TEXT SECTION>
In order to maintain the quality of meat and poultry products during processing cooling is needed in various parts of the process. Some of these requirements can be satisfied with chilled water; others require ice – Vogt Ice can supply both needs.

Processing needs: Reducing the temperature of birds as quickly as possible through initial processing retards microbial growth and slows deterioration. Both increase the shelf life and freshness of the product. This goal can be met with chilled water and ice.

Immersion chilling in the harvesting line is the most effective way to reduce the temperature quickly and create the desired quality and longevity. Typically the temperatures are 100° F after evisceration and the target temperature range by USDA is 40° in the breast area and 34 -35° F outside the body cavity. This is normally accomplished by using re-chilled processing water (via a red water chiller) distributed to a tumble or drag through the chiller with direct contact low temperature water. USDA requirements stipulate that a certain amount of water must be removed from the chiller during processing. For poultry, the water needs to range from 1/2 gallon for each broiler to 1 gallon for each turkey processed. The make up water is needed at the lowest temperature achievable. Vogt TURBO® falling film chillers can deliver 33ºF water directly to the process.

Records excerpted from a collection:

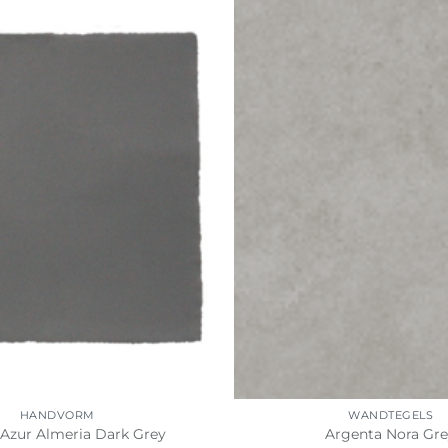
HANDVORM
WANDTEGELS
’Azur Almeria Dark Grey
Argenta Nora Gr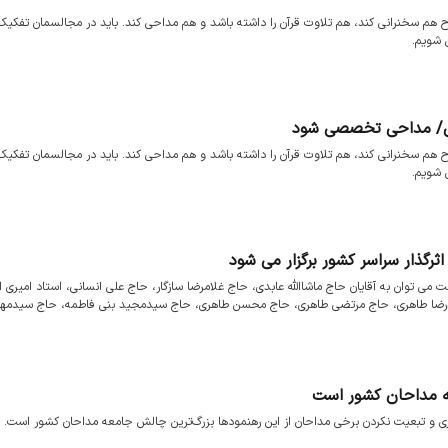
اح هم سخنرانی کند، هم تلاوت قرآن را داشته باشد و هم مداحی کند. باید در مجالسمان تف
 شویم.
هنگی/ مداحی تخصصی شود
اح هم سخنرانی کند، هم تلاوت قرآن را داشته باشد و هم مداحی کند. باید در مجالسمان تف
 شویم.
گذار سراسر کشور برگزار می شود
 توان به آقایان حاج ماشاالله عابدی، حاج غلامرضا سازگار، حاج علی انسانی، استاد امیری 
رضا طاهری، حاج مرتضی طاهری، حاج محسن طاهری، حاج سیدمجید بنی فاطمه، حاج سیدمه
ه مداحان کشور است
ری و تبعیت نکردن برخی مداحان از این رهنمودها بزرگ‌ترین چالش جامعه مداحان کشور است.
...
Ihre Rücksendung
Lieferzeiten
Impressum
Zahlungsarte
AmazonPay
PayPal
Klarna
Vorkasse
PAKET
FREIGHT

EXERCISE SET>
(a) Answer these from the poultry-cooling text:
(i) What temperature are the birds typically after evisceration?
(ii) How much water must be removed from the chiller for each turkey processed?
(iii) What water temperature can Vogt TURBO® falling film chillers deliver to the process?
(b) Copy the poultry-cooling text word for word, starting at "Processing needs: Reducing" and ending at "water and ice.".

SOLUTIONS IN ORDER>
(a)
(i) 100° F
(ii) 1 gallon
(iii) 33ºF

(b)
Processing needs: Reducing the temperature of birds as quickly as possible through initial processing retards microbial growth and slows deterioration. Both increase the shelf life and freshness of the product. This goal can be met with chilled water and ice.